There is no better place to draw the line than at the politically charged Shepard act. Despite its title, it is not really a hate-crimes bill at all. It does not require that a defendant be inspired by hatred - only that he acted "because of" someone's actual or perceived race, religion, national origin, gender, sexual orientation, gender identity, or disability.

But consider: Rapists are seldom indifferent to the gender of their victims. A thief might target the disabled because they are less able to defend themselves. So these victims are chosen "because of" their gender or disability.

This is not just sloppy draftsmanship. Justice Department officials wanted something susceptible to broad construction, and they have strenuously resisted efforts to tighten the bill's language. They apparently like the proposal's broad sweep because it gives them discretion.

Bill supporters say they are confident that Attorney General Eric Holder will not abuse that discretion. But the statute will be around long after Holder is gone. Moreover, all prosecutors are subject to political pressure. Can anyone seriously contend that prosecutors will never succumb to such pressure?
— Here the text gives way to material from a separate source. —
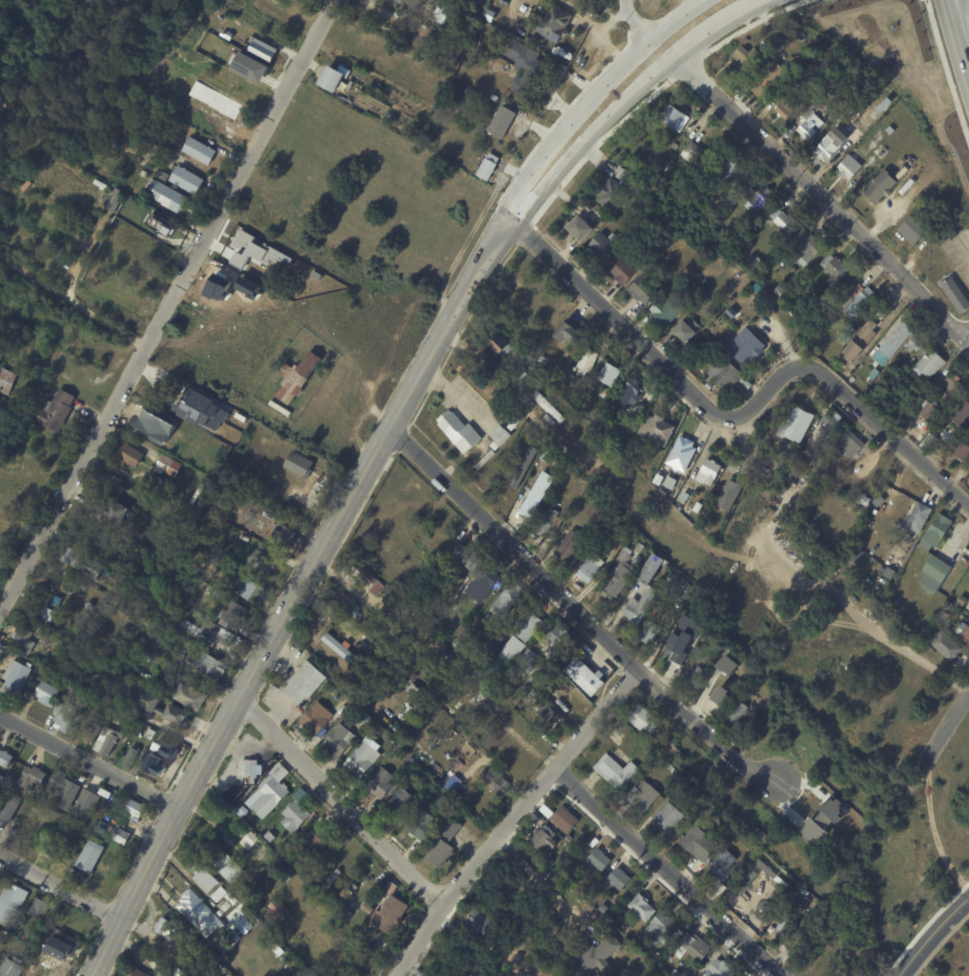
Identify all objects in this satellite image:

A century ago, Americans were in the throes of a panic over "white slavery," then a common term for forced prostitution. They weren't entirely wrong: Forced prostitution did exist, though it was not nearly so common as they were led to believe. After some melodramatic posturing, Congress passed the Mann Act of 1910, a broad criminal prohibition on transporting women across state lines for "immoral purposes."

Eventually, the law became a tool for abuse. Among those charged were Charlie Chaplin, Frank Lloyd Wright, boxing champion Jack Johnson, poet George Barker, and University of Chicago sociologist William I. Thomas, none of whom was engaged in forcing women into prostitution. Johnson's "crime," for example, essentially amounted to being a black man with a white girlfriend.

Our criminal-justice system is designed to err on the side of acquittal, which helps ensure that the innocent remain free. The wholesale federalization of crime - of which the vague and misleading hate-crimes proposal is a prime example - is a threat to that principle.